If i ever wanted to break away from any of these things or do things differently. She would cry. SILs and BIL would ring and give abuse. It was very suffocating. It was all a bit weird.

But its hard to explain to others.

GoodVibesHere · 01/11/2022 07:48

Yep I totally get you, OP.

It's very self-absorbed behaviour, and feels like it's being done on purpose to exclude you. And if it's not being done purposefully, it's still very rude and unthoughtful.

Perhaps it's not so bad if you have a good relationship with MIL, but if you have a poor relationship to begin with then this behaviour just cements that.

GoodVibesHere · 01/11/2022 07:53

vivaespanaole · 01/11/2022 07:09

I really can relate to this. My MIL is similar.

On the one hand it is loving and warm and shows really tight bonds of family.

* RECORDS SHOWN

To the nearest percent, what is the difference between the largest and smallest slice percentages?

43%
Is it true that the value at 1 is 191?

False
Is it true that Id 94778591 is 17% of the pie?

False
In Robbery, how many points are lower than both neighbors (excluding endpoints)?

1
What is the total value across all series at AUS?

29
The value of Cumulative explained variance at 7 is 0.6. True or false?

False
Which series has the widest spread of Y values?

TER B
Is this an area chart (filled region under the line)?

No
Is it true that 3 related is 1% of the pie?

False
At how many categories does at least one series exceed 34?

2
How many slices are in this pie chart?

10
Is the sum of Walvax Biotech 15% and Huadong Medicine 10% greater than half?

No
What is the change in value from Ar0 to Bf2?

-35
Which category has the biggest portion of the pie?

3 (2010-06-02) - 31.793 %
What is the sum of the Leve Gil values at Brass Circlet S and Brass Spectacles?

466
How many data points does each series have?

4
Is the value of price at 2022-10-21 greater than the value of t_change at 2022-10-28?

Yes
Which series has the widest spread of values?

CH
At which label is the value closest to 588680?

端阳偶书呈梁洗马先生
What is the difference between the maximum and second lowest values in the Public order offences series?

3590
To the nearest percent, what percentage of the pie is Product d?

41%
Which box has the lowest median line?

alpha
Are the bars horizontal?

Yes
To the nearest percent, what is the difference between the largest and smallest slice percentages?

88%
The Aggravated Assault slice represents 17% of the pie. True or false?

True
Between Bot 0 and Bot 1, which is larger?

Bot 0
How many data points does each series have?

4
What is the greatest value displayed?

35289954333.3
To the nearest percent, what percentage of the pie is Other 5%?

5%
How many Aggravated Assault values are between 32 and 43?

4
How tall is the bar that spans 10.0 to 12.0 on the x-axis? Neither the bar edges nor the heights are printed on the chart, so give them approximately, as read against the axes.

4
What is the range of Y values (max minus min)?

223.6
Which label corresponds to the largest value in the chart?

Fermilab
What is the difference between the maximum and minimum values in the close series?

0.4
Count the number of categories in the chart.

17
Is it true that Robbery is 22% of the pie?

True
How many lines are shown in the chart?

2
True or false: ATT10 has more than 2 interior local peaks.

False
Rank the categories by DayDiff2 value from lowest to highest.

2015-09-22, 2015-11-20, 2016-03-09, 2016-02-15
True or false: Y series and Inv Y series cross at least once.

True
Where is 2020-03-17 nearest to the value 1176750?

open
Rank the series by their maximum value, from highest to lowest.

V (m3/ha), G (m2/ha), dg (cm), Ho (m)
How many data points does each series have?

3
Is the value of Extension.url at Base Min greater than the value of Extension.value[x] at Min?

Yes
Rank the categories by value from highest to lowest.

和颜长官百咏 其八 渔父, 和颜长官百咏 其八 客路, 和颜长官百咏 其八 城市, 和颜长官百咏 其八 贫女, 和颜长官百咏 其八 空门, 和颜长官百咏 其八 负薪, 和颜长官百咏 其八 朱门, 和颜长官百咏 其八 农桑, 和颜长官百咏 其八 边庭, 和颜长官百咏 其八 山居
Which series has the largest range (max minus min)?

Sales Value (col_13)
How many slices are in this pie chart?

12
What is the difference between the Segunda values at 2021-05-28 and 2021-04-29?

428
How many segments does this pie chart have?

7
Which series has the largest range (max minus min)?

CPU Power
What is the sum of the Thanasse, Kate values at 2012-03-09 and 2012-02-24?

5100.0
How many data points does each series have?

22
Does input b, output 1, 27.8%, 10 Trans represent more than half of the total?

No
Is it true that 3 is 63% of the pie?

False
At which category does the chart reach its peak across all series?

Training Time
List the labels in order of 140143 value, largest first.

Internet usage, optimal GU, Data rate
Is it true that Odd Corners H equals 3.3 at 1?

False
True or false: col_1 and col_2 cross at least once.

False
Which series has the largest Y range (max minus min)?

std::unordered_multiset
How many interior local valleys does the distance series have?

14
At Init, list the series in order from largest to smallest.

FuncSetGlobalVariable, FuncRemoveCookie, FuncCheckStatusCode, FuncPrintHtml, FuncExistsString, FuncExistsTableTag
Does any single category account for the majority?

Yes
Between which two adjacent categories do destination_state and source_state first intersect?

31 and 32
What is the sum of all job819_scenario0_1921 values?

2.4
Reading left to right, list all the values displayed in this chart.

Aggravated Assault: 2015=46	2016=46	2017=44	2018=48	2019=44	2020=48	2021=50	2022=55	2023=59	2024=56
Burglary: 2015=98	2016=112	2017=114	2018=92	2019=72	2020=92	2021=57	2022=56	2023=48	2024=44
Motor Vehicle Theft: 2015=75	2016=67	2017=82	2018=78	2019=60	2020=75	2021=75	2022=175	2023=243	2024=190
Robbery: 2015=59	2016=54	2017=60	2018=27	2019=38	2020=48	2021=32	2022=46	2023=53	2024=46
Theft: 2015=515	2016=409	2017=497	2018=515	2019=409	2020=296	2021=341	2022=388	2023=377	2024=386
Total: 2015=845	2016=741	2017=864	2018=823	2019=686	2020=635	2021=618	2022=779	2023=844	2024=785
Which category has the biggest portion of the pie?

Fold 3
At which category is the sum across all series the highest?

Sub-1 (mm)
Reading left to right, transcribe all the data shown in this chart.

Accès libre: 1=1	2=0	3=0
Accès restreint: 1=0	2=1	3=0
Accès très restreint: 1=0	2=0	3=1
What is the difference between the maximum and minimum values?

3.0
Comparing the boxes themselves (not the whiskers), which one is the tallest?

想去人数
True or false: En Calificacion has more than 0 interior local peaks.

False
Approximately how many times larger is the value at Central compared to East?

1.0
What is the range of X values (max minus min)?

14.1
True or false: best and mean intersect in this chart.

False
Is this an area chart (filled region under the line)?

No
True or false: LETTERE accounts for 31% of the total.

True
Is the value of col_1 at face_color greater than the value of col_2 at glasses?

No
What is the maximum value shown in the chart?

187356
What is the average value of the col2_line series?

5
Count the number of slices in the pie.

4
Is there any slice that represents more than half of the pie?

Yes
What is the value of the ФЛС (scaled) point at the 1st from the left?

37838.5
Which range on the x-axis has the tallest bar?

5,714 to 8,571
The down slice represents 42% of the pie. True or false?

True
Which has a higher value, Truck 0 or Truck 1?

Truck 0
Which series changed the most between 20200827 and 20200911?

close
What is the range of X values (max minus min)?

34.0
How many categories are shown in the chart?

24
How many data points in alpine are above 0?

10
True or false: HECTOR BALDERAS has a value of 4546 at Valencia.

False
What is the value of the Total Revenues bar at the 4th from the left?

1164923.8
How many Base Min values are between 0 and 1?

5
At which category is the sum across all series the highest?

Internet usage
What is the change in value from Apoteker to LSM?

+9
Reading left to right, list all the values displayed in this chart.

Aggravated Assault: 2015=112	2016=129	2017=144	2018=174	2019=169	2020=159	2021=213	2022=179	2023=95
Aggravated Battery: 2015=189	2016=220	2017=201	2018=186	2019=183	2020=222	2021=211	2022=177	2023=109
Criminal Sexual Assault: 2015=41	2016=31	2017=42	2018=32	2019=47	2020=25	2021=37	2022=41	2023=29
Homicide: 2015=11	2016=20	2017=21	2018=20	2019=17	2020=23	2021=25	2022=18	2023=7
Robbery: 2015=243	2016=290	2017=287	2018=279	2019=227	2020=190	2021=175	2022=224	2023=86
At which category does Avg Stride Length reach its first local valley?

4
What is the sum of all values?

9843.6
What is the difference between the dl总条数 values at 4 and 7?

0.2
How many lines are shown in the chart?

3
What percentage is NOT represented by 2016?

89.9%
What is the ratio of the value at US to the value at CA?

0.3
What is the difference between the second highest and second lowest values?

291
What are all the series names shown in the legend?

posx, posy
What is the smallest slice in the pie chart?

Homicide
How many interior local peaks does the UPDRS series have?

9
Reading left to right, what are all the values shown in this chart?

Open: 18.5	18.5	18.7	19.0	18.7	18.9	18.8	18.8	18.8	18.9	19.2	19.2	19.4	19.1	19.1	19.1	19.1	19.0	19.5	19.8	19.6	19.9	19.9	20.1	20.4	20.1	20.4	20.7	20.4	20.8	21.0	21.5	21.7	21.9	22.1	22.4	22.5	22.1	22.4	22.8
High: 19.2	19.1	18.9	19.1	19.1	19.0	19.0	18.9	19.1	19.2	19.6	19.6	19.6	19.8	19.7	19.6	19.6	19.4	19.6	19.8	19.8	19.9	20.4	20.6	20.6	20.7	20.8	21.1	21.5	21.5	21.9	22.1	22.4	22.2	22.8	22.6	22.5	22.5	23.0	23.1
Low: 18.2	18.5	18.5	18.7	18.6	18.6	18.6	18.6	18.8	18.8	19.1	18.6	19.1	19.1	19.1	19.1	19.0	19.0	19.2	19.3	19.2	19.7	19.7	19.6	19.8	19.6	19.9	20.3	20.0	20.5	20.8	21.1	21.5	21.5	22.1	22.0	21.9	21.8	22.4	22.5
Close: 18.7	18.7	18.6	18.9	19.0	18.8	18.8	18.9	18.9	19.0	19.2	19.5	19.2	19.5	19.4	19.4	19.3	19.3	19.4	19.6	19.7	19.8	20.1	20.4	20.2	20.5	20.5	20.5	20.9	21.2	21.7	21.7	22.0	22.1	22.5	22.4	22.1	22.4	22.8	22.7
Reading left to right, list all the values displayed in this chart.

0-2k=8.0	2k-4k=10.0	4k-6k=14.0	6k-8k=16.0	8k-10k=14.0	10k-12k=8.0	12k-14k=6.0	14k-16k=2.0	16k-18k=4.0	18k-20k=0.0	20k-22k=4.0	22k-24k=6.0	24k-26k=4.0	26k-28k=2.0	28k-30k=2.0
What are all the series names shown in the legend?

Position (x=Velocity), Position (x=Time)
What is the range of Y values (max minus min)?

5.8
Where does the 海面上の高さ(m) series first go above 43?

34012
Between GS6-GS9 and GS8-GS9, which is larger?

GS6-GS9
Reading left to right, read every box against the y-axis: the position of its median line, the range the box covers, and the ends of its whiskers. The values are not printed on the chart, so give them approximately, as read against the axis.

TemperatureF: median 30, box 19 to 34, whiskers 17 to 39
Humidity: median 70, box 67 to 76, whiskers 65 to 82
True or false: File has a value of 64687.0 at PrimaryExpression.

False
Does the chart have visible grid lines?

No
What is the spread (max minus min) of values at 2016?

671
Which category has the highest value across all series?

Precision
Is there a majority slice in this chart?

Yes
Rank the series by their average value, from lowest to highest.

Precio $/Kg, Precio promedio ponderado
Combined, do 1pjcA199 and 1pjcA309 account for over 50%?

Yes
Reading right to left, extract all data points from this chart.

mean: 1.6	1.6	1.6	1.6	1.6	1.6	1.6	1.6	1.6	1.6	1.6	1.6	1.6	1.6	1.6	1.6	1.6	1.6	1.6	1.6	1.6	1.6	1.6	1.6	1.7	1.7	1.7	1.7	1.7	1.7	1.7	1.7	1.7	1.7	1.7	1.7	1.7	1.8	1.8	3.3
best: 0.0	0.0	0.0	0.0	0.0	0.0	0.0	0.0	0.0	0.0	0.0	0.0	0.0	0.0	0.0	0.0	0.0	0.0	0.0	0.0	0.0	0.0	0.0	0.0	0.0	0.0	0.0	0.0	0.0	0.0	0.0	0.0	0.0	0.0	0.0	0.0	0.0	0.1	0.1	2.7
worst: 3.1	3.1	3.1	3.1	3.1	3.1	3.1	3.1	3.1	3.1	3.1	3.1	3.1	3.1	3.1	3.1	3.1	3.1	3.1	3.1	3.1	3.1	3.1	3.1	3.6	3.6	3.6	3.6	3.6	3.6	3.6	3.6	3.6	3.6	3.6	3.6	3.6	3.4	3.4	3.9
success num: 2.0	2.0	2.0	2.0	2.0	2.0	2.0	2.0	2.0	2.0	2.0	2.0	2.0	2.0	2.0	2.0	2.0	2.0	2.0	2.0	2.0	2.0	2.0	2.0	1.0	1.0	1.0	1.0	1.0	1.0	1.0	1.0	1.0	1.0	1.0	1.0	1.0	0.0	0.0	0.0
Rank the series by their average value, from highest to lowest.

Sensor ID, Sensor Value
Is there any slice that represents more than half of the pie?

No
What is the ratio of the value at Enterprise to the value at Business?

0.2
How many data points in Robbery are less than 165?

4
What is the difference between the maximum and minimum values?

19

* TASK INSTRUCTIONS
Copy the forum posts about a mother-in-law above from "If i ever wanted" up to and including "explain to others.".

* ANSWER
If i ever wanted to break away from any of these things or do things differently. She would cry. SILs and BIL would ring and give abuse. It was very suffocating. It was all a bit weird.

But its hard to explain to others.